→ Records from a data source:
>>>

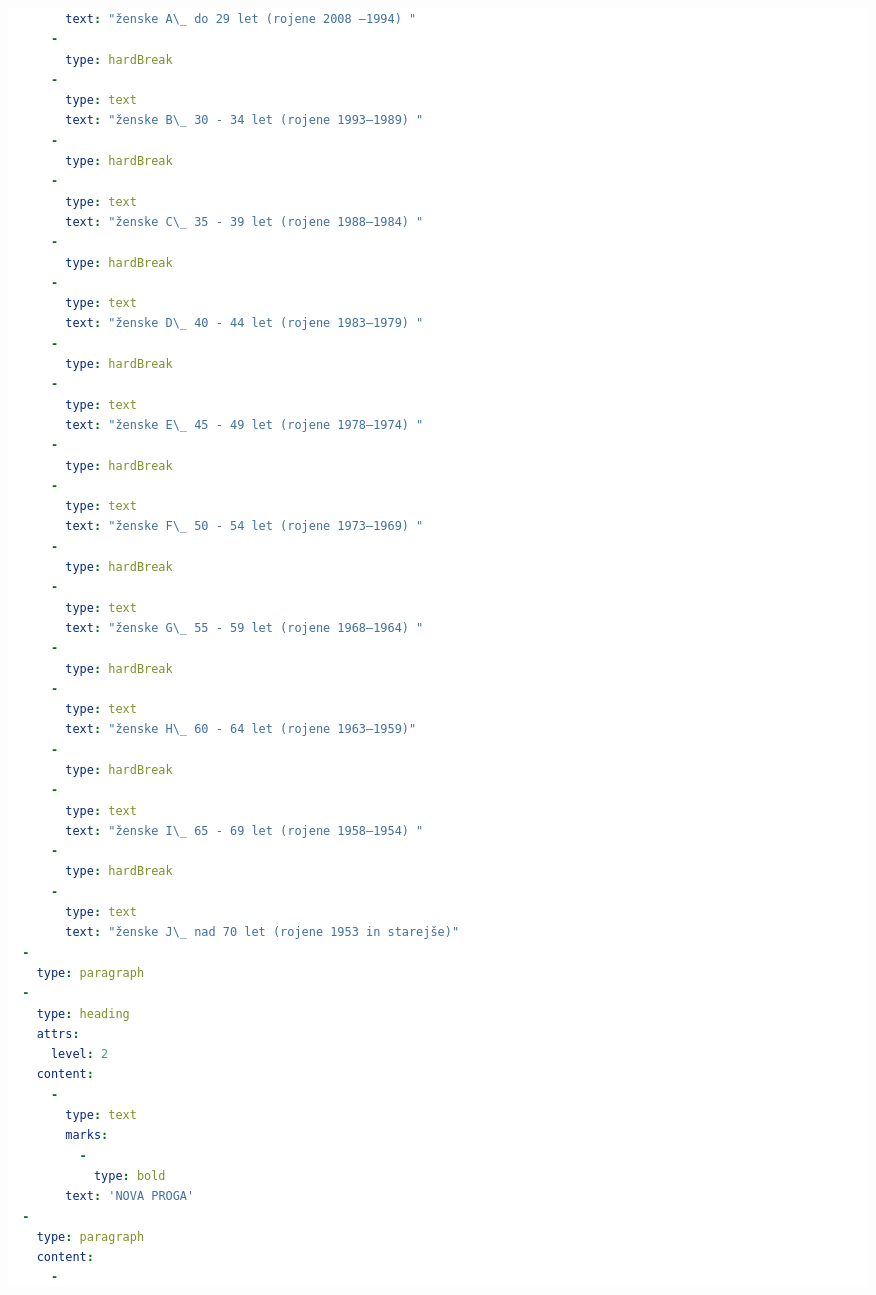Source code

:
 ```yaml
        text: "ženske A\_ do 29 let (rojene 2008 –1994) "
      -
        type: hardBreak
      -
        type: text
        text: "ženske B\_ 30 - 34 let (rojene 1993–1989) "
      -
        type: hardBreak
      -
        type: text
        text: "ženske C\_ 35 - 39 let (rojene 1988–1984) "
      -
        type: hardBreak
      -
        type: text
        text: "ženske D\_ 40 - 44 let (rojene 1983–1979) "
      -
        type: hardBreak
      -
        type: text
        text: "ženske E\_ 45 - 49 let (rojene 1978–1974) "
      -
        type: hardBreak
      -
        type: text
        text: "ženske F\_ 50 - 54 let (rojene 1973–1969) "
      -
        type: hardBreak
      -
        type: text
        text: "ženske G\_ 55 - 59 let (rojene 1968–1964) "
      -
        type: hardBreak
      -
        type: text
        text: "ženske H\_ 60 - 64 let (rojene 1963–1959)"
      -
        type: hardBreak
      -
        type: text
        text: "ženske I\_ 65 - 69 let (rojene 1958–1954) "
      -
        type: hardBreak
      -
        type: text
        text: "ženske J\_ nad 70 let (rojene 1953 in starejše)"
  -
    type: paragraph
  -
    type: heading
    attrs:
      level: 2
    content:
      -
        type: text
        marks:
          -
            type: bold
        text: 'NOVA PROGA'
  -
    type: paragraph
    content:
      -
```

<<<
>>>

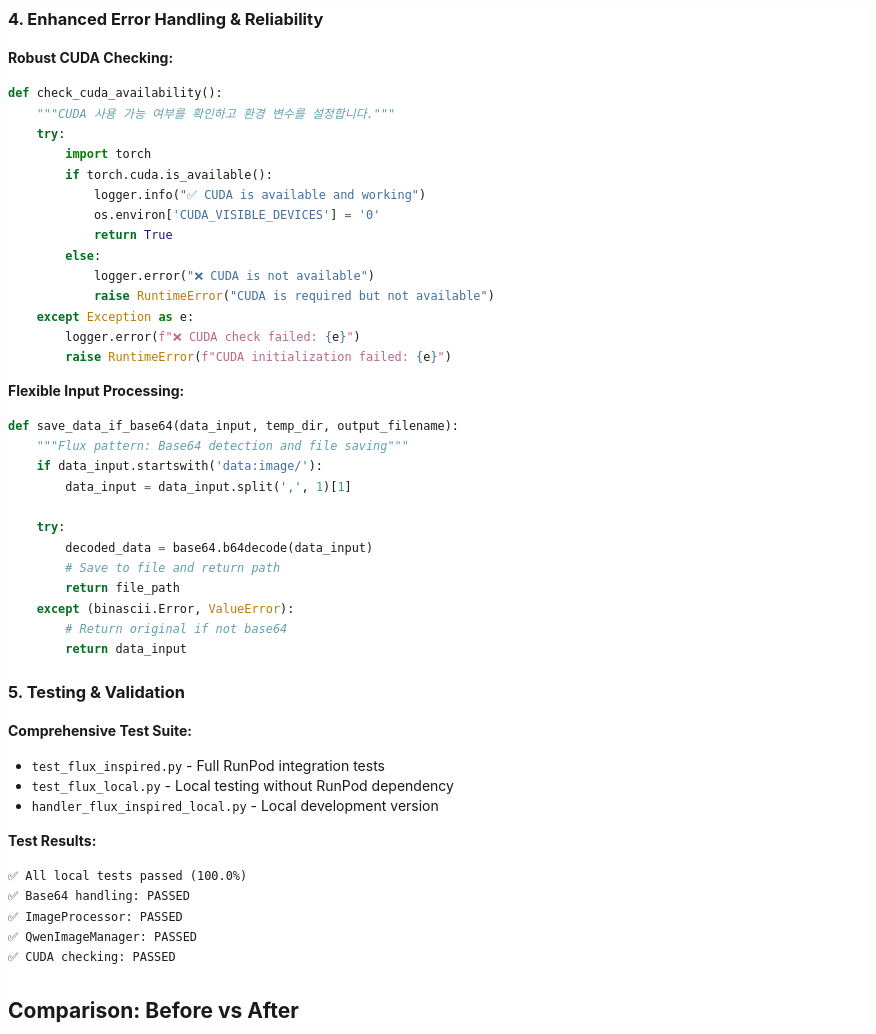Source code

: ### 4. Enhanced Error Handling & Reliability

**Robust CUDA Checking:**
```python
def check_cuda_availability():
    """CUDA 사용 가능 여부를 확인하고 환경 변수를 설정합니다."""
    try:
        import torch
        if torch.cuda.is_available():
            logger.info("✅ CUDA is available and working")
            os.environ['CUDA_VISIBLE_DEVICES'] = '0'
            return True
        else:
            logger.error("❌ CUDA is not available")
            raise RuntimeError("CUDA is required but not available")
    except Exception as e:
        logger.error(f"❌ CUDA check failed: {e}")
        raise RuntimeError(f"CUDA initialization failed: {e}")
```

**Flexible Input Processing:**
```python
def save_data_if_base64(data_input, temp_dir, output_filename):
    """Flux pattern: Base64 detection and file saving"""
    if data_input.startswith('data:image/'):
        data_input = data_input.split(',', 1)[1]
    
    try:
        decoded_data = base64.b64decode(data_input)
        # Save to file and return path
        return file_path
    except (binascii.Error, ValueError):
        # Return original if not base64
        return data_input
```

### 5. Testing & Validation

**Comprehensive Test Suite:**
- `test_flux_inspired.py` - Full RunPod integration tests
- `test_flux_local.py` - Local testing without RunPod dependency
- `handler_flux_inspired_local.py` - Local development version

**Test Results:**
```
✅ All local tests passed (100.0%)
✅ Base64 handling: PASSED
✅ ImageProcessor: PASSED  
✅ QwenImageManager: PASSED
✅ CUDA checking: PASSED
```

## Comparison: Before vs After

<<<

→ WHAT YOU SHOULD DO: Only the number is wanted: how many lines in the data include the word "raise"?

→ THE ANSWER: 2